● **ACTIVITY**
Using the listing below, extract each line that has the word "Ihre" in it.

● **RECORDS FOR THE EXERCISE**
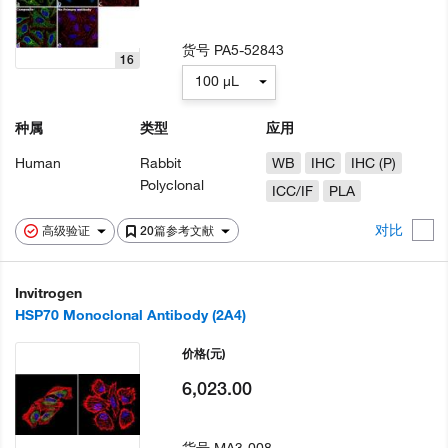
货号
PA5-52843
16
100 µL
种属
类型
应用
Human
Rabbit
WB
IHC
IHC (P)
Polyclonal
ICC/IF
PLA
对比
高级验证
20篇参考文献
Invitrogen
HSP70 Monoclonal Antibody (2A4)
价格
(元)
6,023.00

---

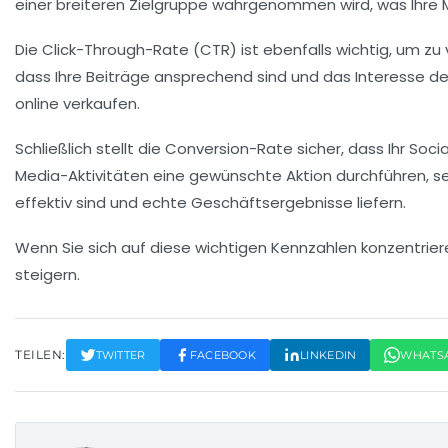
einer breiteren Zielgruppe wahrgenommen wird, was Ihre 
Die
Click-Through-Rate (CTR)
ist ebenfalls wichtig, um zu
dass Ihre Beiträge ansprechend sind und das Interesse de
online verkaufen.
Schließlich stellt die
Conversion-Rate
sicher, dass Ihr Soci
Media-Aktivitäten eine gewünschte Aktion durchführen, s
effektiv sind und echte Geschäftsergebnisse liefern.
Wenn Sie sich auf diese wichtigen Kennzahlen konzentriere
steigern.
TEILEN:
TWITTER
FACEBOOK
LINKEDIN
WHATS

● **COMPLETED TASK**
einer breiteren Zielgruppe wahrgenommen wird, was Ihre 
dass Ihre Beiträge ansprechend sind und das Interesse de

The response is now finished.